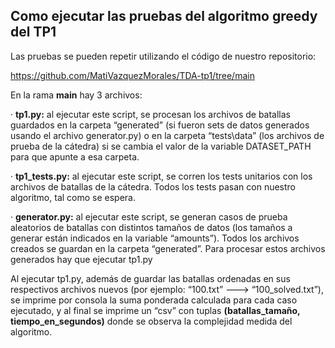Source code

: ## Como ejecutar las pruebas del algoritmo greedy del TP1

Las pruebas se pueden repetir utilizando el código de nuestro repositorio:

<https://github.com/MatiVazquezMorales/TDA-tp1/tree/main>

En la rama **main** hay 3 archivos:

·         **tp1.py:** al ejecutar este script, se procesan los archivos de batallas guardados en la carpeta “generated” (si fueron sets de datos generados usando el archivo generator.py) o en la carpeta “tests\\data” (los archivos de prueba de la cátedra) si se cambia el valor de la variable DATASET_PATH para que apunte a esa carpeta.

·         **tp1_tests.py:** al ejecutar este script, se corren los tests unitarios con los archivos de batallas de la cátedra. Todos los tests pasan con nuestro algoritmo, tal como se espera.

·         **generator.py:** al ejecutar este script, se generan casos de prueba aleatorios de batallas con distintos tamaños de datos (los tamaños a generar están indicados en la variable “amounts”). Todos los archivos creados se guardan en la carpeta “generated”. Para procesar estos archivos generados hay que ejecutar tp1.py

Al ejecutar tp1.py, además de guardar las batallas ordenadas en sus respectivos archivos nuevos (por ejemplo: “100.txt” ---> “100_solved.txt”), se imprime por consola la suma ponderada calculada para cada caso ejecutado, y al final se imprime un “csv” con tuplas **(batallas_tamaño, tiempo_en_segundos)** donde se observa la complejidad medida del algoritmo.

#### The problem:
Each line from the one containing "a esa carpeta." to the last line of the material above should be reproduced word for word, with nothing added.

#### Solution to this problem:
·         **tp1.py:** al ejecutar este script, se procesan los archivos de batallas guardados en la carpeta “generated” (si fueron sets de datos generados usando el archivo generator.py) o en la carpeta “tests\\data” (los archivos de prueba de la cátedra) si se cambia el valor de la variable DATASET_PATH para que apunte a esa carpeta.

·         **tp1_tests.py:** al ejecutar este script, se corren los tests unitarios con los archivos de batallas de la cátedra. Todos los tests pasan con nuestro algoritmo, tal como se espera.

·         **generator.py:** al ejecutar este script, se generan casos de prueba aleatorios de batallas con distintos tamaños de datos (los tamaños a generar están indicados en la variable “amounts”). Todos los archivos creados se guardan en la carpeta “generated”. Para procesar estos archivos generados hay que ejecutar tp1.py

Al ejecutar tp1.py, además de guardar las batallas ordenadas en sus respectivos archivos nuevos (por ejemplo: “100.txt” ---> “100_solved.txt”), se imprime por consola la suma ponderada calculada para cada caso ejecutado, y al final se imprime un “csv” con tuplas **(batallas_tamaño, tiempo_en_segundos)** donde se observa la complejidad medida del algoritmo.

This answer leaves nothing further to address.